Following this final Enrichment action, another automated decision point is reached. This decision point will determine if the query of the known-good host database yielded any results. If the external destination IP address matches a known-good host, the runbook will conclude without further actions.  If no matches were found, a special type of decision point will be reached; a User Choice decision. A User Choice decision will temporarily halt the automatic execution of the Runbook and will prompt the security analyst to make a manual decision.  In this case, the security analyst is prompted with the question “Would you like to block the destination IP address?” While the Runbook is temporarily paused, the security analyst has the opportunity to examine the results of all the previous Enrichment actions as part of the manual decision-making process. This step is entirely optional, however, adds an additional layer of assurance that the blocking the destination IP address will not result in adverse consequences. Once the security analyst makes a decision and selects the appropriate option, the automated execution of the Runbook will continue.

If the security analyst determines that the destination IP address should not be blocked, the Runbook will conclude without further action. If the security analyst determines that the destination IP address should be blocked, a Containment action will utilize IncMan’s integration with McAfee Web Gateway to block the address. Following this Containment action, the Runbook will conclude.

Utilizing the R3 Rapid Response Runbook

Once the new Runbook is created, IncMan must be told how and when to automate the use of this Runbook. This is achieved by creating an Incident Template, which will be used any time an incident is generated for potentially malicious outbound network traffic. Through this incident template, critical pieces of information such as Type, Summary, Category can be automatically applied to the newly created incident.

 

Malicious outbound network traffic 2

 

From the Runbook tab of the Incident Template wizard, the previously created Malicious Outbound Traffic Runbook is selected and set to autorun.  Each time this template is used to generate an incident, the appropriate information such as the source and destination IP addresses will be used as inputs to the Runbook and the Runbook will be automatically executed.

 

Malicious outbound network traffic 3

 

In this use case, an alert received from a simulated web gateway is used to initiate automatic incident creation within IncMan.  However, a SIEM integration or email could also be utilized to achieve the same outcome.

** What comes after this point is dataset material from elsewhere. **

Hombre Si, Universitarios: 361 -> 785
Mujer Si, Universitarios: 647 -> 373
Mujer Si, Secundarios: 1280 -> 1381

A new syslog Incoming Event Automation rule is added and the defined action is to generate a new incident from the previously created Malicious Outbound Traffic Incident Template.

 

Malicious outbound network traffic 5

 

Solution in Action

When a syslog message matching the criteria pre-defined for the detection of malicious outbound network traffic, IncMan will automatically generate a new incident based on the Malicious Outbound Traffic Incident Template.

Without requiring any action on the part of an analyst, the Malicious Outbound Traffic Runbook is automatically initiated, performing the Enrichment actions and pausing at the User Choice decision point.  At this point, the security analyst has the opportunity to review all of the information gathered from the previous Enrichment actions, including the information returned from VirusTotal.

 

Malicious outbound network traffic 6

 

In this case, VirusTotal has returned dozens of results matching the destination IP address.  Based on this information, the security analyst has determined that blocking the destination IP address is the appropriate action and approves the User Choice decision. At this point, the automation continues and the McAfee Web Gateway Containment action is executed before the Runbook execution concludes.

 

Malicious outbound network traffic 7

 

This entire process, from receipt to containment, has taken place in a matter of minutes, likely before a security analyst would have been able to even manually acknowledge the alert under normal circumstances. IncMan’s automation and orchestration functions automated the initial response and provided the security analyst with all the information necessary to make an informed decision and contain the threat immediately.